# Question 11 from the 2011 IMC (international mathematics competition) key stage III paper, about the evaluation of an integer k

A checker is placed on a square of an infinite checkerboard, where each square is 1cm by 1 cm. It moves according to the following rules:

1/ In the first move, the checker moves 1 square North

2/ All odd numbered moves are North or South and all even numbered moves are East or West

3/ In the n-th move, the checker makes a move of n squares in the same direction.

The checker makes 12 moves so that the distance between the centers of its initial and final squares is as small as possible. What is this minimum distance?

For the question above, I reasoned, that the shortest distance, will be worked out, if the checker, moves around, in a spiral fashion. Unforunately, that does not produce the right answer.

Can you guys, please inform me, what kind of shape, I should have thought of using, in order to achieve the minimum distance, and with that shape, what the distance works out to be?

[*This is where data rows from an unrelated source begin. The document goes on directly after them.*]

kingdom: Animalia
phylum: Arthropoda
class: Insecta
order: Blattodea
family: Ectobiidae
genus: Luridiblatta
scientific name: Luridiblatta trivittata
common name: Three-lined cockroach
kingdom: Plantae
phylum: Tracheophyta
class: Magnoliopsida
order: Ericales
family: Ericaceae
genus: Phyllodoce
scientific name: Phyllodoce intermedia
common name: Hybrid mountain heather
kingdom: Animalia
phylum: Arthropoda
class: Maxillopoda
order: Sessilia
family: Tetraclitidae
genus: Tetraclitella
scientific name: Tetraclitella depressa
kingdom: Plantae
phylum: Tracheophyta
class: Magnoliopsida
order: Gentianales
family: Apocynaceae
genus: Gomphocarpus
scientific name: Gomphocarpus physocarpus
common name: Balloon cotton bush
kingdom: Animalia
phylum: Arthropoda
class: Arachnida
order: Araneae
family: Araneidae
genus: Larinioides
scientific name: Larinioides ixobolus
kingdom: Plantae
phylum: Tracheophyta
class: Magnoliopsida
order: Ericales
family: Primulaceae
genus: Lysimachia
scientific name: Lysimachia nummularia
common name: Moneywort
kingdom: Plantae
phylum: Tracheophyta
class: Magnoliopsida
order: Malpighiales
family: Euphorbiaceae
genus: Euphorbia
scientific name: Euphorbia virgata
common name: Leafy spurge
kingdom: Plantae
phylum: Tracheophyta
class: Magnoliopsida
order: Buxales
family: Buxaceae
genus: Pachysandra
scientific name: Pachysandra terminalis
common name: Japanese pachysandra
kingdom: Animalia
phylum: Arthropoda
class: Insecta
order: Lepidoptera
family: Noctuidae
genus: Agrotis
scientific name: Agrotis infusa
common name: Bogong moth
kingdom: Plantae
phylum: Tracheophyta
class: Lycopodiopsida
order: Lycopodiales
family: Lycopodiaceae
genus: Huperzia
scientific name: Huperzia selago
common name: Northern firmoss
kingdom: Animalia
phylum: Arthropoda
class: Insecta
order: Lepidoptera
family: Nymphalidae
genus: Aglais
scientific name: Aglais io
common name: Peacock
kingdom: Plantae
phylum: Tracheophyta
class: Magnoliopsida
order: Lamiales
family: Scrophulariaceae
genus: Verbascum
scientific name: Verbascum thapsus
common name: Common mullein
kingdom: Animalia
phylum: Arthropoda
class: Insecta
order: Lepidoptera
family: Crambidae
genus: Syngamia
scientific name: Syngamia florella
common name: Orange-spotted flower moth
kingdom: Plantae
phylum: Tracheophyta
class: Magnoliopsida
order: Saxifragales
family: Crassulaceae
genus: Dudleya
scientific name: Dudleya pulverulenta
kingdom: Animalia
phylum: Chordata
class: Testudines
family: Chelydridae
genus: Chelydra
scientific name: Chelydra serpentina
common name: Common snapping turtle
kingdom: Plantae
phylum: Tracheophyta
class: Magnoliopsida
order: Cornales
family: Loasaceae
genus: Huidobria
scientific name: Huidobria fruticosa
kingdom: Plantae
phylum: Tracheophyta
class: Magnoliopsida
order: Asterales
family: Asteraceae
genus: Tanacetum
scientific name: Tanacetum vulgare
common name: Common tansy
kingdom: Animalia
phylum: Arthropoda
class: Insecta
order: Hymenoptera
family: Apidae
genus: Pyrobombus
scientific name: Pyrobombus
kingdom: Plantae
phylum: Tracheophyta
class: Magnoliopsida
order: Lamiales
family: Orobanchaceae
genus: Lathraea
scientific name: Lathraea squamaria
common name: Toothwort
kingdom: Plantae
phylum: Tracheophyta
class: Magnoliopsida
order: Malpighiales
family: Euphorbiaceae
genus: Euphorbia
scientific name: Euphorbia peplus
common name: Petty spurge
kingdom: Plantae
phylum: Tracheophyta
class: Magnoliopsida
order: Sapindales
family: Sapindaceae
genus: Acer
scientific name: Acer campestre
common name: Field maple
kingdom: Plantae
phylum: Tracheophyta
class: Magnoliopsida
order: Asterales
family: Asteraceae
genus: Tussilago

The horizontal displacement of the checker after the 12 moves is of the form $$\pm2\pm4\pm6\pm8\pm10\pm12$$ Similarly, the vertical displacement is of the form $$1\pm3\pm5\pm7\pm9\pm11$$ and we want to minimise the absolute value of both expressions by some choice of signs.
The best displacement we can achieve for the odd steps is $$1+3+5-7+9-11=0$$ But for a horizontal displacement of 0 some subset of the even numbers would have to sum to the impossibly odd 21, so we make do with a 22/20 split and $$2+4+6+8-10-12=-2$$ Translate a positive term to a movement north or east, and a negative term to a movement south or west. The displacement of the checker after these moves is then the smallest, 2 cm horizontally.